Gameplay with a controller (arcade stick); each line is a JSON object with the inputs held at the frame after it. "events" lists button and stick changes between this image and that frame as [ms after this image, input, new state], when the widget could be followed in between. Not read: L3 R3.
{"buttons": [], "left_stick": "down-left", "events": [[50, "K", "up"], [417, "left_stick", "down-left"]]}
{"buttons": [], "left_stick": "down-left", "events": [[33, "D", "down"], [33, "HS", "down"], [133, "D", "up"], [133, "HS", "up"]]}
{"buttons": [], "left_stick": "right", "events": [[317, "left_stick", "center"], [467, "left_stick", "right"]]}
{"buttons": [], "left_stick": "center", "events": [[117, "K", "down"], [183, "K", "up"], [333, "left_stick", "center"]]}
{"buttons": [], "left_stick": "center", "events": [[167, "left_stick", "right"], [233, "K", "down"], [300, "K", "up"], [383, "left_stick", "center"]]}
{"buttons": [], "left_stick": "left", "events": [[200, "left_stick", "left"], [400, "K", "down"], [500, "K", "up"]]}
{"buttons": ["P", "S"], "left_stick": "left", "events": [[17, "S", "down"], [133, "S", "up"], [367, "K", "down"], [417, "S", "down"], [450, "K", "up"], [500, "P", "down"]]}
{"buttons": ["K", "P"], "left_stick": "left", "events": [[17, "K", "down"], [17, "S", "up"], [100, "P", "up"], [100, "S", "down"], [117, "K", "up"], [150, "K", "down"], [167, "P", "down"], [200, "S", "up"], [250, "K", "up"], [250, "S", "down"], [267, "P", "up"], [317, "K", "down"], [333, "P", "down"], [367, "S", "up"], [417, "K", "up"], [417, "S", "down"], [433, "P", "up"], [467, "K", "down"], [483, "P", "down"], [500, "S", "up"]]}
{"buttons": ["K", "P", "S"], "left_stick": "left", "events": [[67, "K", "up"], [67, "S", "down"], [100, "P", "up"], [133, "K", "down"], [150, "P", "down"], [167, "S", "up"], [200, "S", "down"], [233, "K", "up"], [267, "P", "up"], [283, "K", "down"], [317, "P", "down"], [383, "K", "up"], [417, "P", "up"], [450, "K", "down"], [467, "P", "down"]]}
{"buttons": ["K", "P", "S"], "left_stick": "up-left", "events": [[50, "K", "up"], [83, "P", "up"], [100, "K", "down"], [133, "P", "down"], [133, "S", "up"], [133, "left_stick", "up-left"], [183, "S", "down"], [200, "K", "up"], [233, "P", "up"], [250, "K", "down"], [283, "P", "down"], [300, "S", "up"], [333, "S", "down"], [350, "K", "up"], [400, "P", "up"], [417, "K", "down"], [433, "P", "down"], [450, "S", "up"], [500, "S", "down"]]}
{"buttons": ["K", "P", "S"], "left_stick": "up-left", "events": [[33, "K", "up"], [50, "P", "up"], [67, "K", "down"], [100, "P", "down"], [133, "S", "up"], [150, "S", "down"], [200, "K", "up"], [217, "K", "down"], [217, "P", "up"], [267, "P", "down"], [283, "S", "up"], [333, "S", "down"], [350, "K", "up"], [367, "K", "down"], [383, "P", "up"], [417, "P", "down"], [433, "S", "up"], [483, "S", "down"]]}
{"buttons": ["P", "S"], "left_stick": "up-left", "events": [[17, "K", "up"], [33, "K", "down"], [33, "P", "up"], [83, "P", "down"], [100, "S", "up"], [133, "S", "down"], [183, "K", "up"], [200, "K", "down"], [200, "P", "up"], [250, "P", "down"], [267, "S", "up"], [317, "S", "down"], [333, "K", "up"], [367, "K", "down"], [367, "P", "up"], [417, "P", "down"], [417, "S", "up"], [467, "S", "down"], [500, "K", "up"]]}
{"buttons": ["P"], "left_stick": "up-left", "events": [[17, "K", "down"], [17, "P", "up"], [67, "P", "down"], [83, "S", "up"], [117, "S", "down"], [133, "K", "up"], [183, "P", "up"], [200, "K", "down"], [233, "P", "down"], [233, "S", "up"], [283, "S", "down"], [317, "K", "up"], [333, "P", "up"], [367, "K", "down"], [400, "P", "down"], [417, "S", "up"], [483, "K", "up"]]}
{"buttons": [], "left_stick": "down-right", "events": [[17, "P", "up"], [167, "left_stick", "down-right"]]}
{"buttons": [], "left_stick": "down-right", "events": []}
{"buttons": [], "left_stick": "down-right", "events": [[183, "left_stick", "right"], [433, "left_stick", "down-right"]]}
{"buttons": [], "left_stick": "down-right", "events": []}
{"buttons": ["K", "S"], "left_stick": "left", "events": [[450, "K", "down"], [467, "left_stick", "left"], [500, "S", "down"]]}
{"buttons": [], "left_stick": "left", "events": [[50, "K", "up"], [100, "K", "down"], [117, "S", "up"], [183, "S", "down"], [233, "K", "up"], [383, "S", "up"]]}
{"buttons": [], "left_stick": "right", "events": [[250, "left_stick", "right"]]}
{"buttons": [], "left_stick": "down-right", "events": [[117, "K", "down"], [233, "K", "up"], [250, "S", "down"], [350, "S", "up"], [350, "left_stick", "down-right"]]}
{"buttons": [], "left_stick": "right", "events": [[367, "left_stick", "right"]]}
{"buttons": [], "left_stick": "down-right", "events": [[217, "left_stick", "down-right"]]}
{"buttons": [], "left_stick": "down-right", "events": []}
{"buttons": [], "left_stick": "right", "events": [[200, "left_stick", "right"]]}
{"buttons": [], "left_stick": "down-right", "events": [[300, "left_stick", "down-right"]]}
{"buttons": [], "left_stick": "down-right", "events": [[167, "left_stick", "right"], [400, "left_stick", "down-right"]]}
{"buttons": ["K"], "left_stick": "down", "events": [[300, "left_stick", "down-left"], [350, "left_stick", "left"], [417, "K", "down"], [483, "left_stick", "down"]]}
▬▬▬
_WORK ITEM_
If a line in the records above includes the string "center", copy it.

_WORKED SOLUTION_
{"buttons": [], "left_stick": "right", "events": [[317, "left_stick", "center"], [467, "left_stick", "right"]]}
{"buttons": [], "left_stick": "center", "events": [[117, "K", "down"], [183, "K", "up"], [333, "left_stick", "center"]]}
{"buttons": [], "left_stick": "center", "events": [[167, "left_stick", "right"], [233, "K", "down"], [300, "K", "up"], [383, "left_stick", "center"]]}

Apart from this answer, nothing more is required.